─── Documento fuente

Por Arias_Ciencia @ 1:00
La madre que va a tener un hijo procurará su bien por encima del bien propio, pues solamente ella sabe del cariño, del dolor y de la alegría que entraña llevar un niño en el vientre. Si no hubiera sido porque una mujer quiso concebirnos, ninguno de nosotros estaría aquí. Al principio, mamá nos enseñó a amar la vida, prendidos aún del cordón umbilical. Y fue la tarde y la mañana de nuestros primeros pasos.
Nuestra madre lavó nuestra primera ropa: los pañales. Nos esperó con un baño caliente cuando jugábamos futbol en la calle, y así nos procuró un buen hábito: la higiene.
Los cuidados maternos nos moldearon con gran amor en nuestros primeros años de vida. Quizá algunos hasta aprendimos a leer en un libro sostenido frente a nosotros en su regazo. Cuando llegó el momento, nos llevó a la escuela, y esa misma tarde nos recibió de vuelta en sus brazos tras el primer día de colegio. Nuestra madre nos enseñó a compartir: jugando nos demostró que la vida es seria, porque ella nos dio la existencia. Y así nos alimentó la responsabilidad.

──────
─── Extracto de datos

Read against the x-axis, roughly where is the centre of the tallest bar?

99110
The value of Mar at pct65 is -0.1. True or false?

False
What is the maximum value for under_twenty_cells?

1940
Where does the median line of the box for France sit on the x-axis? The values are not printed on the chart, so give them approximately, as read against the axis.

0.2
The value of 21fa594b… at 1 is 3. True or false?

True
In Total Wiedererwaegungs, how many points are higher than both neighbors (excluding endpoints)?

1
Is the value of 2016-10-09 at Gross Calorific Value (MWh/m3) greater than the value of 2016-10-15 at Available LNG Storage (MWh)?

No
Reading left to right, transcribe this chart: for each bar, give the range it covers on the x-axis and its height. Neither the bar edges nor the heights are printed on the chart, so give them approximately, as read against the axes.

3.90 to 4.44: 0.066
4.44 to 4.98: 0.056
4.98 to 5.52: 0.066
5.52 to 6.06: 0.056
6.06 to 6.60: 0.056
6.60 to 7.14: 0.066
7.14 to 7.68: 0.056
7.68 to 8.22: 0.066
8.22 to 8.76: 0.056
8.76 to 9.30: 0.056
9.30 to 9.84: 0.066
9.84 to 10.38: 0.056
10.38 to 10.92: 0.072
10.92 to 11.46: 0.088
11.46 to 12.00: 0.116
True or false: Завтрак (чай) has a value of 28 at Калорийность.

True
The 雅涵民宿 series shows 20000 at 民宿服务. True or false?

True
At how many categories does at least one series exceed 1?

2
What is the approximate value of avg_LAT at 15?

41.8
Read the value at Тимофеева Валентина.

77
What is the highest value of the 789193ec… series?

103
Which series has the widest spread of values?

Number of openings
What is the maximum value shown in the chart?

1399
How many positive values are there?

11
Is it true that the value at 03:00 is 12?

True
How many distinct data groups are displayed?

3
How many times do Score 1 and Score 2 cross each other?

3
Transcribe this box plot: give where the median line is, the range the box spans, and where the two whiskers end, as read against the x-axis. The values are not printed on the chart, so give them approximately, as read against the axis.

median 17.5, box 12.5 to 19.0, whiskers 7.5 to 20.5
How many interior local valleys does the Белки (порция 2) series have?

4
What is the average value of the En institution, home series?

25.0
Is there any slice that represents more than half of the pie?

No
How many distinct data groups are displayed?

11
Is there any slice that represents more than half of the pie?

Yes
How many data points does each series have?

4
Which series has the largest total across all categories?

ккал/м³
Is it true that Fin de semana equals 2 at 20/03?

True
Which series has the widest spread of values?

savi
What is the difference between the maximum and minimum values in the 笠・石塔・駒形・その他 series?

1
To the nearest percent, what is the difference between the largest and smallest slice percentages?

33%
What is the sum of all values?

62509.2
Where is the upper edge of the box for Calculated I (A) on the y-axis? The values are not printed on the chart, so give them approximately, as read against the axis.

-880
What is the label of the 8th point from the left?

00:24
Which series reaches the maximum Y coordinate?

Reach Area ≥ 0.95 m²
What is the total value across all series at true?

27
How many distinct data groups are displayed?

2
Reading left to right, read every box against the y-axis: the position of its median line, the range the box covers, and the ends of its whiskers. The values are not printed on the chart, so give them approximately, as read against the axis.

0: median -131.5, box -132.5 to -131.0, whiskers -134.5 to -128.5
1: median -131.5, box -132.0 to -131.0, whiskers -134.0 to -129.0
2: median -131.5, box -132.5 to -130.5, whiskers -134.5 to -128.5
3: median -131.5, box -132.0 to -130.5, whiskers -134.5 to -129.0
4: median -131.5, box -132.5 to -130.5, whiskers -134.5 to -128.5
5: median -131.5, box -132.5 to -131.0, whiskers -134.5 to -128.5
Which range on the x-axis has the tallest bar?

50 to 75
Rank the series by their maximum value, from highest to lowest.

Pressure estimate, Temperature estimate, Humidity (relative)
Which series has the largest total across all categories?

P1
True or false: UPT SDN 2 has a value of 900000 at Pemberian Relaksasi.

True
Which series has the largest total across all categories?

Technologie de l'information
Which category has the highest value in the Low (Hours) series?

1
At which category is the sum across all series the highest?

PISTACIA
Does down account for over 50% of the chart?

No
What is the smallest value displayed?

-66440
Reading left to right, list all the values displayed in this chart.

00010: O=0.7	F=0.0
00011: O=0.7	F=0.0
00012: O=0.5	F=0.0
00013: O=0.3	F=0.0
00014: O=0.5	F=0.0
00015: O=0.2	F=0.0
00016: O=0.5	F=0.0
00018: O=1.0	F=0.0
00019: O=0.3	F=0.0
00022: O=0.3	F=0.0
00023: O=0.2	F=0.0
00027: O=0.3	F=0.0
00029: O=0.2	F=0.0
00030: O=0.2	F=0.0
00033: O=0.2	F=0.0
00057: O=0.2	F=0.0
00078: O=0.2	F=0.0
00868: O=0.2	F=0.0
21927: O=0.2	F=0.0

──────

-- Tarea A --
Responda brevemente a las siguientes preguntas sobre el texto acerca de la madre:
(i) ¿Cuál fue la primera ropa que lavó nuestra madre?
(ii) ¿Qué buen hábito nos procuró al esperarnos con un baño caliente?
(iii) ¿Qué nos alimentó, según el texto, cuando nos enseñó a compartir?
-- Tarea B --
Prosiga el texto sobre la madre a partir de su última oración.

-- Respuesta A --
(i) Los pañales.
(ii) La higiene.
(iii) La responsabilidad.

-- Respuesta B --
Por eso hoy, al repasar nuestros primeros años de vida, y una vez alcanzada nuestra madurez, sabemos que una madre que envejece siempre será bella a los ojos agradecidos de sus hijos, y entonces besaremos con cariño su rostro.
Todos los seres humanos de todos los tiempos hemos intuido que honrar a la madre es el primer paso para el desarrollo de una sociedad feliz. Por tanto, aunque hoy las rosas estén más caras que ayer, este diez de mayo, es una fortuna decir: "¡Gracias mamá!" con una flor cultivada desde el fondo de nuestro corazón.